Inclusive nos permite liberar-mos da idéia que a consciência humana seja passiva. Ao contrario da coopresença da consciência humana que trabalha graças a sua enorme ampliação temporal e se a intencionalidade da consciência permite projetar um sentido, o característico do ser humano é ser e fazer o sentido do mundo, o transformando. 
Mas, Por que necessitaria o ser humano, transformar o mundo e transformar-se a si mesmo? Pela situação finita e carência tempo espacial em que se encontra e que registra como dor (física) e sofrimento (mental). 
A superação da dor não é simplesmente uma resposta animal, imediata, e natural, senão que é uma resposta deferida e uma construção frente à possibilidade futura da dor ou presença da dor em outros seres humanos, que se experimenta como sofrimento. 
Assim a superação da dor aparece como um projeto básico que guia a ação.  
É essa intenção é que tem possibilitado a comunicação entre corpos e intenções diversas ao qual chamamos de «constituição social». A constituição social é tão histórica como a vida humana, é a configuração da vida humana. Sua transformação é continua, mas de um modo diferente ao da natureza. Nesta no ocorrem as mudanças sem as intenções.  

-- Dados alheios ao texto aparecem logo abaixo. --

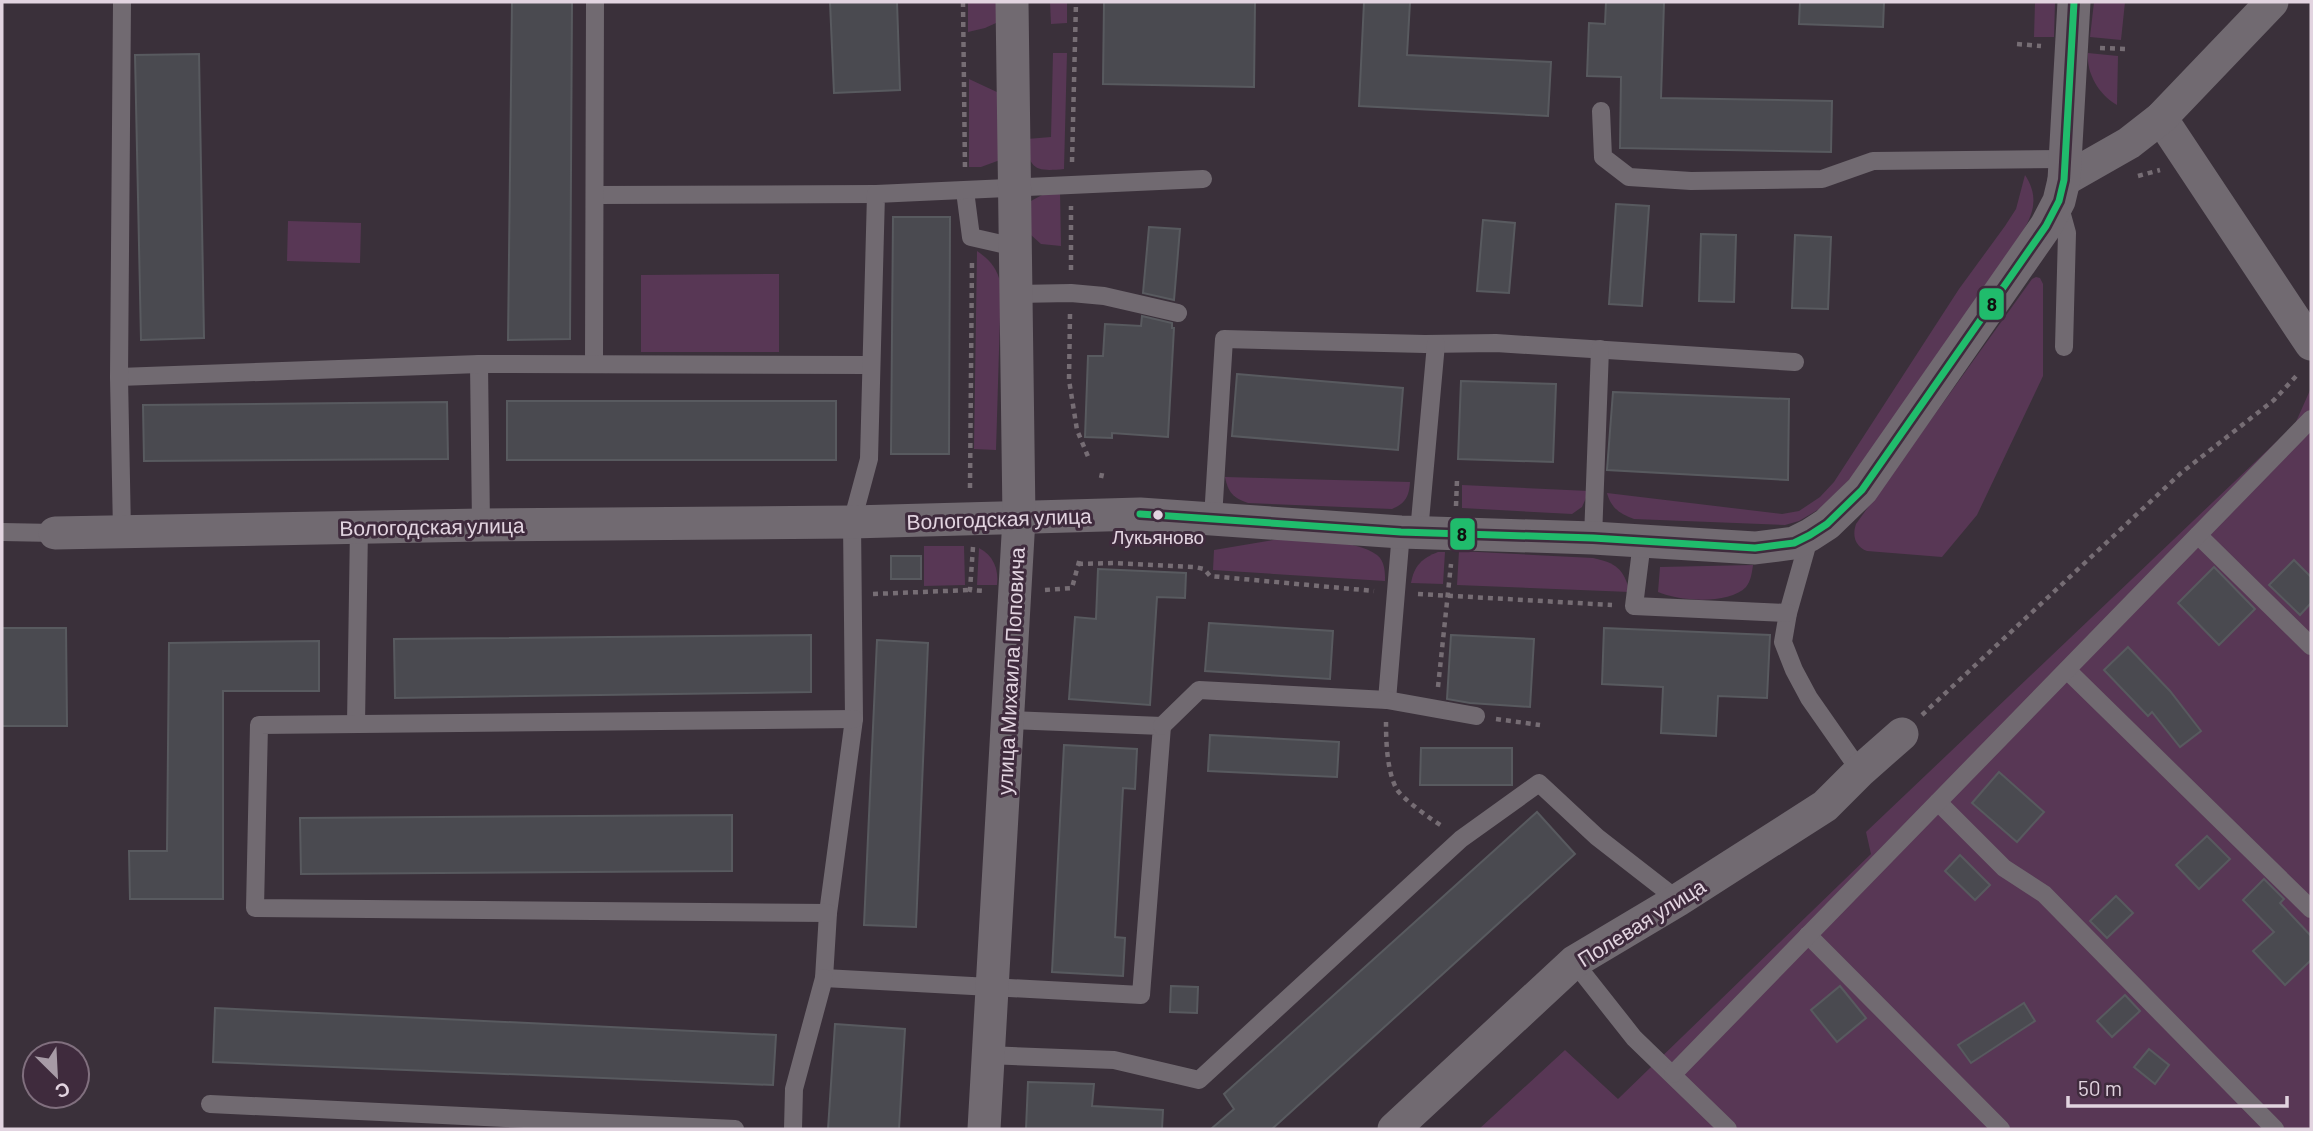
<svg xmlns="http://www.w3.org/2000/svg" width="2313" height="1131" font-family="Barlow,sans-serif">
<rect width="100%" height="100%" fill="#3a303a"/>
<g fill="#583755">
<path d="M968,2H999L996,23L985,28L968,32Z"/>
<path d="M1050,2H1067V23L1051,24Z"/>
<path d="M2035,2H2055L2054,37H2034Z"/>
<path d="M2094,2H2125L2121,40L2090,37Z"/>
<path d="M1053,53H1067L1064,169C1035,172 1028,169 1027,139L1051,137Z"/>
<path d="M2088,53L2118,56L2117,105C2099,95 2086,73 2088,53Z"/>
<path d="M969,79L999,93L1000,160L981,167H969Z"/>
<path d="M2025,175C2038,195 2035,211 2023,231L1856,473L1821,508L1799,521L1785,525L1634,519C1620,514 1611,508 1607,493L1782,514L1799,511L1820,497L1834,482L1959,289L2005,226L2016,209Z"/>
<path d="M1060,191L1061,246L1041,244L1031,235L1029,202L1044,194Z"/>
<path d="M288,221L361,223L360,263L287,261Z"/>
<path d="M977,251C991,261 996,267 1001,284L996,450L974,449Z"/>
<path d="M779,274V352H641V275Z"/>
<path d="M2036,277L2040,278L2043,284V376L1977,515L1942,557L1867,551C1855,546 1852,536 1856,524L2032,279Z"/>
<path d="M2311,388V1129H1479L1565,1050L1618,1099L1871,854L1866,832L2295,424Z"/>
<path d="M1225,477L1410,482C1409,496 1406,503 1392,509L1248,503C1233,498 1228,492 1225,477Z"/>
<path d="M1462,485L1589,491L1582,507L1572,514L1462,508Z"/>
<path d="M1279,539C1305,541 1356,539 1377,555C1385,561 1385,573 1385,581L1213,570L1214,550Z"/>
<path d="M924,546H964L965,585L924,586Z"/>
<path d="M979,548C993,555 999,569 997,585H977Z"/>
<path d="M1459,551L1593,558C1616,563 1623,568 1630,592L1457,585Z"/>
<path d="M1438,552H1445L1443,584L1411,583C1414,566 1422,558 1438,552Z"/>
<path d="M1753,565C1752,572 1751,581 1746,587C1729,605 1678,601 1658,592L1660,567Z"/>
</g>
<g fill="#4a4a50" stroke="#585a5f" stroke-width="2">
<path d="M512,2H572L570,339L508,340Z"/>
<path d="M830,2H897L900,90L834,93Z"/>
<path d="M1104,2H1255L1254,87L1103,84Z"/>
<path d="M1364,2H1410L1407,55L1551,62L1548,116L1359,106Z"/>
<path d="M1606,2H1664L1661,98L1832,101L1831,152L1620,148L1621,77L1587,76L1589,23L1605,24Z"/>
<path d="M1800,2H1884L1883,27L1799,24Z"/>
<path d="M199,54L204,338L141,340L135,55Z"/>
<path d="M1616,204L1649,206L1642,306L1609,304Z"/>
<path d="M893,217H950L949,454H891Z"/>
<path d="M1483,220L1515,223L1509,293L1477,291Z"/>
<path d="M1149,227L1180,229L1174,300L1143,293Z"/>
<path d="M1701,234L1736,235L1734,302L1699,301Z"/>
<path d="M1795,235L1831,237L1828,309L1792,308Z"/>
<path d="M1142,316L1172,323V328H1174L1168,437L1112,433V438L1085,437L1088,356H1103L1105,324L1141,326Z"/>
<path d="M1237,374L1403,388L1398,450L1232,436Z"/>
<path d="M1461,381L1556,384L1553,462L1458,459Z"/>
<path d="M1613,392L1789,399L1788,480L1607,470Z"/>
<rect x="507" y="401" width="329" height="59"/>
<path d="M447,402L448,459L144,461L143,405Z"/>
<rect x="891" y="556" width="30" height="23"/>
<path d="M2294,560L2311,577V603L2300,615L2269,585Z"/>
<path d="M2214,567L2255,609L2219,645L2178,603Z"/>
<path d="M1098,569L1186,573L1185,598L1157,597L1150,705L1069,699L1075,617L1096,619Z"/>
<path d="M1209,623L1333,631L1330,679L1205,671Z"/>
<path d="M2,628H66L67,726H2Z"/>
<path d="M1604,628L1770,635L1767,698L1718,696L1716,736L1661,733L1663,687L1602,684Z"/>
<path d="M811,635V692L395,698L394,639Z"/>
<path d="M1451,635L1534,639L1530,707L1470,703L1447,699Z"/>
<path d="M877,640L928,643L916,927L864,925Z"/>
<path d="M319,641V691H223V899H130L129,851H167L169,643Z"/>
<path d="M2128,647L2170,691L2201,731L2180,747L2152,712L2148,716L2104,670Z"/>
<path d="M1210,735L1339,742L1337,777L1208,771Z"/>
<path d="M1064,745L1137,749L1135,789L1123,788L1115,937L1125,938L1123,976L1052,972Z"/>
<path d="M1421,748H1512V785H1420Z"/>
<path d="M1999,772L2044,812L2017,842L1972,803Z"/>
<path d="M1537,812L1575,854L1272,1129H1211L1234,1109L1224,1094Z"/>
<path d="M732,815V871L301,874L300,818Z"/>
<path d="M2207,836L2230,859L2199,889L2176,865Z"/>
<path d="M1960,855L1990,885L1975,900L1945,871Z"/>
<path d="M2264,879L2284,899L2280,903L2311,936V960L2285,985L2253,951L2274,932L2243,900Z"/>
<path d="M2116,896L2133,913L2107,938L2090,921Z"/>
<path d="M1171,986L1198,987L1197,1013L1170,1012Z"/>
<path d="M1840,986L1866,1018L1837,1042L1811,1010Z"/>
<path d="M2125,995L2140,1011L2112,1037L2097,1021Z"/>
<path d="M2024,1003L2035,1021L1971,1063L1958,1045Z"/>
<path d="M215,1008L776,1035L773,1085L213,1062Z"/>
<path d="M835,1024L905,1029L899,1129H828Z"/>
<path d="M2149,1049L2169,1065L2155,1084L2134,1067Z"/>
<path d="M1028,1082L1094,1084L1092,1106L1163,1110L1162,1129H1026Z"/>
</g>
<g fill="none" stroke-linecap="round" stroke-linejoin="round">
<g stroke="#766d74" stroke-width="4.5" stroke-dasharray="5 5" stroke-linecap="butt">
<path d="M963,2L965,169"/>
<path d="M2017,44L2041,46"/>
<path d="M2100,48L2127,49"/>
<path d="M1072,162L1076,2"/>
<path d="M2138,176L2160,170"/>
<path d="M1071,270V206"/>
<path d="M1070,314L1069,380L1077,430L1089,459"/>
<path d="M1101,478L1103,469"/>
<path d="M970,488L972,259"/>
<path d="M1456,506L1457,480"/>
<path d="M973,547L970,590L984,591"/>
<path d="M1078,564L1114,563L1195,567L1204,569L1210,576L1374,591"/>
<path d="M1045,590L1072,588L1080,558"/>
<path d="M873,594L970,590"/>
<path d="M1418,594L1612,605"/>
<path d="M1438,687L1451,564"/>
<path d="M1922,715L2181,473L2274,400L2299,373"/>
<path d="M1496,719L1540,725"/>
<path d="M1386,722C1386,742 1387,770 1396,788C1401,798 1432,820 1442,826"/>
</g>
<g stroke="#716a71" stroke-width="18">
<path d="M1601,111L1603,157L1629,177L1691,181L1822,179L1873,161L2065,159"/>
<path d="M965,191L971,237L1015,247"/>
<path d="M595,195L876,194"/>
<path d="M2059,204L2067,233L2064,347"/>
<path d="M1016,294L1071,293L1104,296L1178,313"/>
<path d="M479,364L481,525"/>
<path d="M594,364L595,2"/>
<path d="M119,377L479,364L870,365"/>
<path d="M1213,518L1224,339L1425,344L1496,343L1795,362"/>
<path d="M2,532L55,533"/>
<path d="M122,532L119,377L122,2"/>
<path d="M1419,532L1436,344"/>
<path d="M1810,535L1788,613L1783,642L1794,670L1809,698L1860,771"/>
<path d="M2198,535L2311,646"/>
<path d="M1593,538L1600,349"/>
<path d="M1642,542L1634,606L1788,613"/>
<path d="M2067,670L2311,909"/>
<path d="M1387,700L1401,532"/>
<path d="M1007,720L1162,726L1141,995L824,978L828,913L854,719L852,522L869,459L876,194L1203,179"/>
<path d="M356,724L359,527"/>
<path d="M1162,726L1199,690L1387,700L1476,716"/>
<path d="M1938,802L2004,868L2044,894L2275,1129"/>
<path d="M828,913L255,908L259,725L854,719"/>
<path d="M1808,935L2001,1129"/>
<path d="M1574,962L1634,1038L1728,1129"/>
<path d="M987,1055L1114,1060L1199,1080L1461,839L1539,783L1597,837L1678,900"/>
<path d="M1673,1074L2311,419"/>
<path d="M210,1104L735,1129"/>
<path d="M793,1129L794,1089L824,978"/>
</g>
<g stroke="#716a71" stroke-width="33">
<path d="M2161,118L2311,344"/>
<path d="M2064,180L2129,143L2161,118L2272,2"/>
<path d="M55,533L481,525L852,522L1140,514L1401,532L1593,538L1755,548L1794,543L1810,535L1827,524L1862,490L2046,226L2059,201L2064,180L2074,2"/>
<path d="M984,1129L1019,518L1012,2"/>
<path d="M1394,1129L1574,962L1678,900L1825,806L1860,771L1902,734"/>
</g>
<g stroke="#3f2b3d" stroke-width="12">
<path id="bus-1" d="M1140,514L1401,532L1593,538L1755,548L1794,543L1810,535L1827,524L1862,490L2046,226L2059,201L2064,180L2074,2"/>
</g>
<use href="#bus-1" stroke="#20bc6c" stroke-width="7"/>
</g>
<circle fill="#e2d4e0" stroke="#3f2b3d" stroke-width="2.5" cx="1158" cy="515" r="6"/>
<g text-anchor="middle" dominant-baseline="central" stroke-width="6" stroke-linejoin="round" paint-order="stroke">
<g font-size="19" fill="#e2d4e0" stroke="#3f2b3d">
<text x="1158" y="536">Лукьяново</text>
</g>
<g font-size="21" fill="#e2d4e0" stroke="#3f2b3d">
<text transform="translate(999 518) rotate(-2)">Вологодская улица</text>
<text transform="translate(432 526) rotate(-1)">Вологодская улица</text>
<text transform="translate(1010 671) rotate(-87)">улица Михаила Поповича</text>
<text transform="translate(1641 922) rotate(-32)">Полевая улица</text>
</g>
</g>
<g stroke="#3f2b3d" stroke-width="2.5">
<rect x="1978" y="287" width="27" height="34" rx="7" fill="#20bc6c"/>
<rect x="1449" y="517" width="27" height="34" rx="7" fill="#20bc6c"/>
</g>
<g font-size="19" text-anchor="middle" font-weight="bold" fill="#111">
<text x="1992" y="311">8</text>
<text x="1462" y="541">8</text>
</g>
<rect width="2313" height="1131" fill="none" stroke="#e2d4e0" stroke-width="7"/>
<g transform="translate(56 1075) rotate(156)"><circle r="33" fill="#3f2b3d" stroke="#806f7e" stroke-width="2"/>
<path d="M0-5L12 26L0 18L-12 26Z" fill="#a79ba6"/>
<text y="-10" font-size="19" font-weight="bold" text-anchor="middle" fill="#e2d4e0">С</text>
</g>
<path d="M2068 1096v10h219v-10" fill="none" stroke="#e2d4e0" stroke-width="3.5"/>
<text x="2078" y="1096" font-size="21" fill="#e2d4e0" stroke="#3f2b3d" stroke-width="5" paint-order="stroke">50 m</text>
</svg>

Sendo assim as coisas, estamos agora em condição de contestar a pergunta "Quais são as culturas"? 
Podem-se entender as culturas como os conjuntos de respostas que os grupos humanos geram ao longo de seu processo de adaptação ao meio para satisfazer suas necessidades para a superação da dor e do sofrimento.  
As culturas incorporam a experiência social, a paisagem e as condições naturais em que um conjunto humano foi formado (sua arte, suas ferramentas, sua arquitetura, as formas de produção, o modo de organização, etc.), assim como suas aspirações, crenças, mitos, e códigos úteis para suas relações. Estes elementos tangíveis e intangíveis se configuram de tal maneira, que transformam as condições existentes, ao tempo que expressam os valores que dão direção e significado no âmbito pessoal e coletivo. 
As culturas não são simples respostas refletidas frente aos condicionamentos e determinismos externos. São antes tudo a expressão da intencionalidade humana, são configurações temporais em que prima o futuro.  
Também  é acumulação da memória histórica que se transmite de distintas formas convertendo-se o cultural no estabelecido. Mas, se bem a cultura estabelecida tenda a perceber-se como algo imóvel e permanente, sempre está submetida a uma transformação.  
Estas são algumas considerações com as quais temos querido aproximar-mos ao nosso tema. Considerações que encontram maior desenvolvimento e fundamentos em nosso Caderno da Convergência das Culturas e que, por certo, se enriqueceram com os numerosos aportes que necessitamos. 
Os aspectos mais profundos de uma cultura, a partir da própria, podem ser difíceis de se perceber e se podem develar quando se aprofunda no diálogo. Um dialogo que por experiência sabemos que é possível no momento em que colocamos como condição o ser humano como valor central.